A notícia de que o general Walter Braga Netto conspirou para assassinar o presidente Luiz Inácio Lula da Silva, seu vice, Geraldo Alckmin, e o ministro Alexandre de Moraes, do Supremo Tribunal Federal, mais do que causar espanto e indignação, é uma fotografia do mal que o bolsonarismo causou ao Brasil.
Não, não foi uma mera tentativa de golpe que o país sofreu. O Brasil sofreu um golpe propriamente dito. As instituições sofreram um golpe. Por quatro anos, Jair Bolsonaro e seus seguidores golpearam as instituições, o Judiciário, o Ministério Público, a advocacia, as urnas. Não é que o país quase sofreu um golpe. O golpe existiu. Só não foi consumado.
As sequelas do assalto são evidentes. O mal que causou ao Judiciário é inegável. O STF não escolheu ser o protagonista de tantos inquéritos e processos criminais. Não falta trabalho aos ministros da Suprema Corte. Pelo contrário, estão atolados até o pescoço com uma enxurrada de casos que chegam todos os anos ao tribunal.
Não foi uma escolha, ou um capricho. Está cada vez mais claro que se a corte não tivesse assumido o protagonismo dessas investigações, provavelmente não teríamos mais Supremo Tribunal Federal. O bolsonarismo obrigou o STF a se dobrar. Não lhe foi dada opção. Está aí um golpe que os bolsonaristas podem se orgulhar de terem conseguido dar. Enfraqueceram o Judiciário.
Sim, pois é evidente que, para se defender e fazer a defesa das instituições, o Supremo precisou testar o limite da sua atuação —e obviamente à custa de um enorme desgaste perante a sociedade. Essa vitória pode ser computada no saldo bolsonarista.

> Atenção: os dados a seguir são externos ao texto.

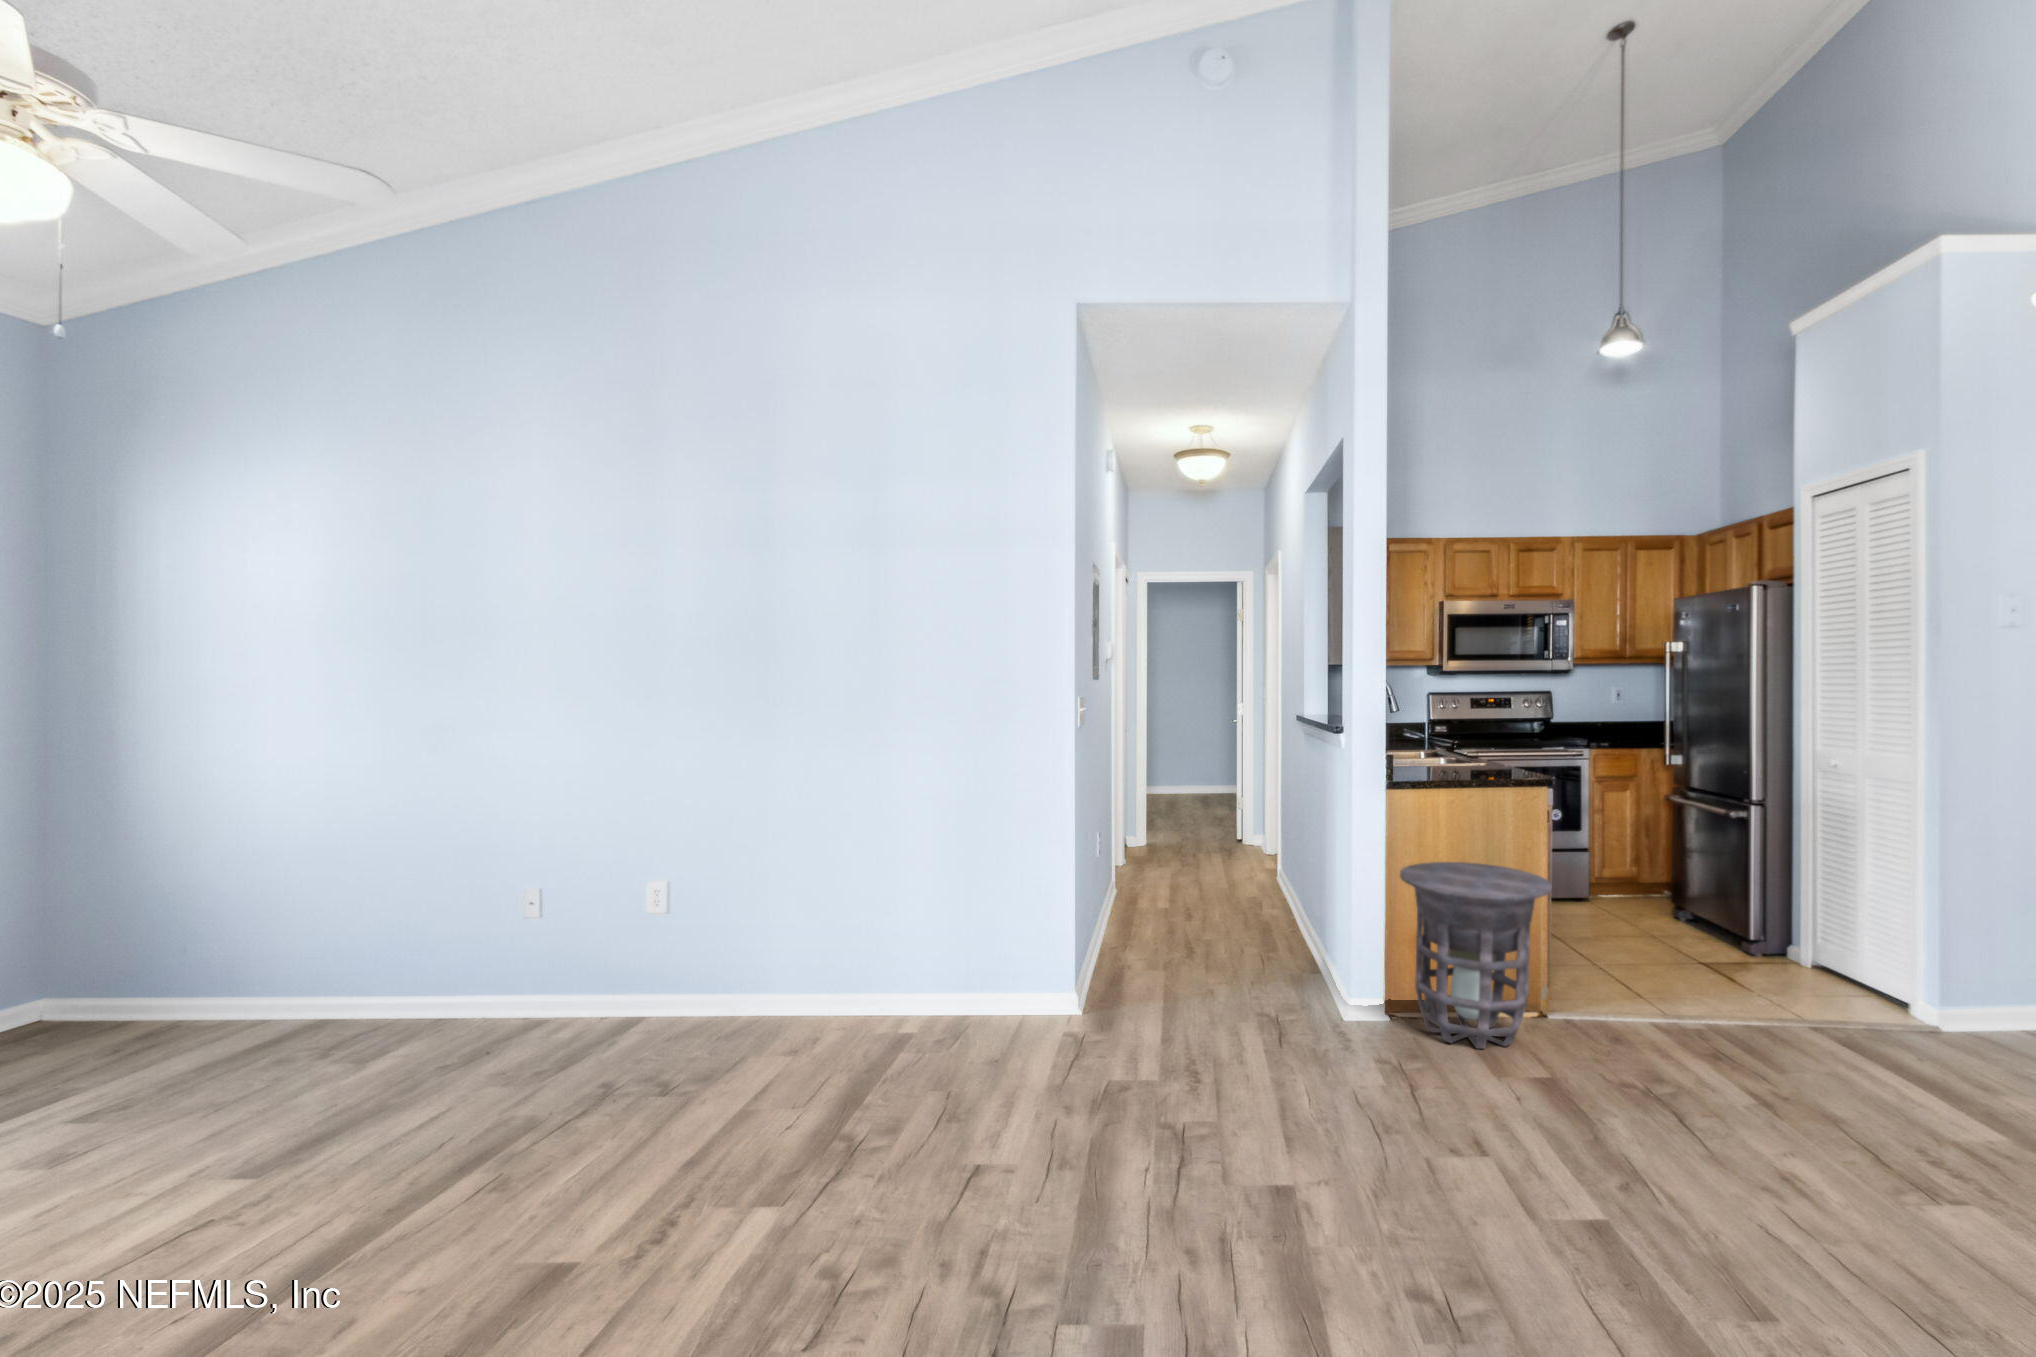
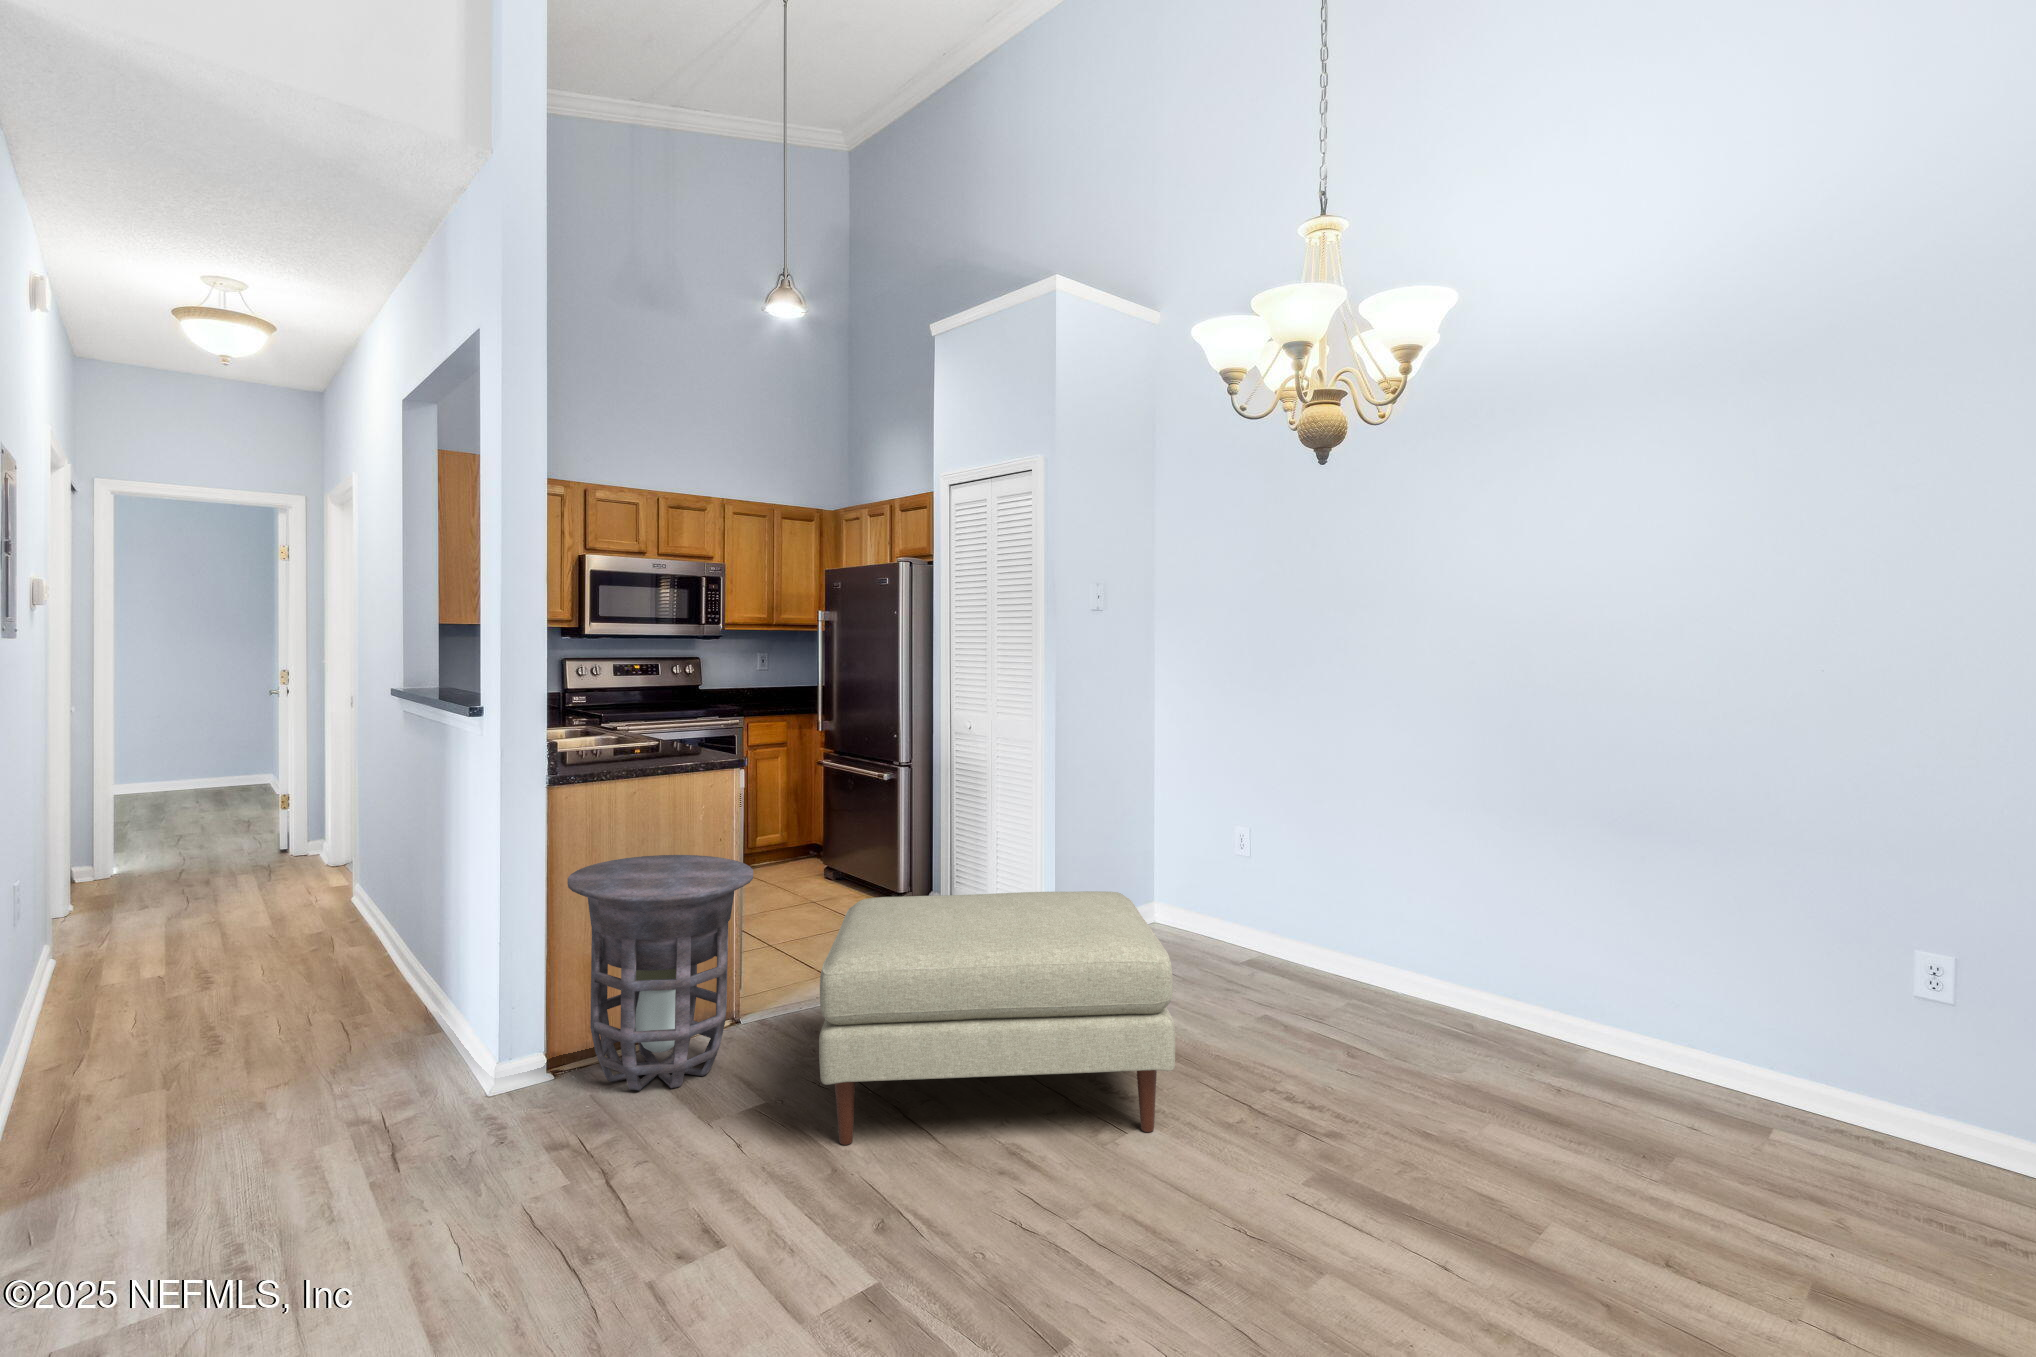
ottoman: none [1588,927,1989,1209] -> present [819,891,1175,1145]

Esse movimento que nasceu saudosista da ditadura militar, nostálgico do AI-5 e avesso às liberdades incorporadas pela Constituição Federal de 1988, que considera excessivas, defendeu sempre todo poder às polícias e menos direitos aos réus no processo penal. Agora, como num passe de mágica, passou a invocar respeito estrito à legalidade penal, penas baixas, direito penal mínimo, ampla defesa, devido processo legal e até respeito aos direitos humanos, em uma inversão de agenda que só tem uma explicação: “pimenta no olho dos outros é refresco”.
Mas não só. Ao mesmo tempo em que defende seus próprios interesses, procura minar a credibilidade da Suprema Corte. Ou seja, a queda de braço com o STF após as condenações do 8 de janeiro é uma forma de protrair o seu crime no tempo, persistindo no desiderato de corroer as instituições. Quiseram colocar o Supremo entre a cruz e a espada. E conseguiram. Só não contaram que o Supremo poderia escolher a espada, e com a espada os crimes desta horda golpista estão sendo desmascarados dia após dia.
Se tivesse escolhido a cruz, o STF estaria hoje pregado nela em praça pública, para regozijo da turba ensandecida. A competência inusual da corte para julgar os atos golpistas foi uma criação jurisprudencial, como diversas outras questões no direito brasileiro. O fato é que a competência se revelou necessária. Se o Congresso Nacional quiser dar uma contribuição à democracia, em vez de anistia, deveria transformar a competência em regra legal.
Afinal, o julgamento de atos tão graves que atentam contra a existência das instituições não pode ficar à mercê da primeira instância ou de tribunais regionais. Se a competência nasceu de uma anomalia política que tornou inevitável a atuação da Suprema Corte, a experiência mostrou, por outro lado, que errado estava o ordenamento jurídico brasileiro de não atribuir desde logo esse poder ao STF.
Entre erros e acertos, uma coisa ninguém pode negar: o STF vem cumprindo à risca a missão de proteger a Constituição Federal.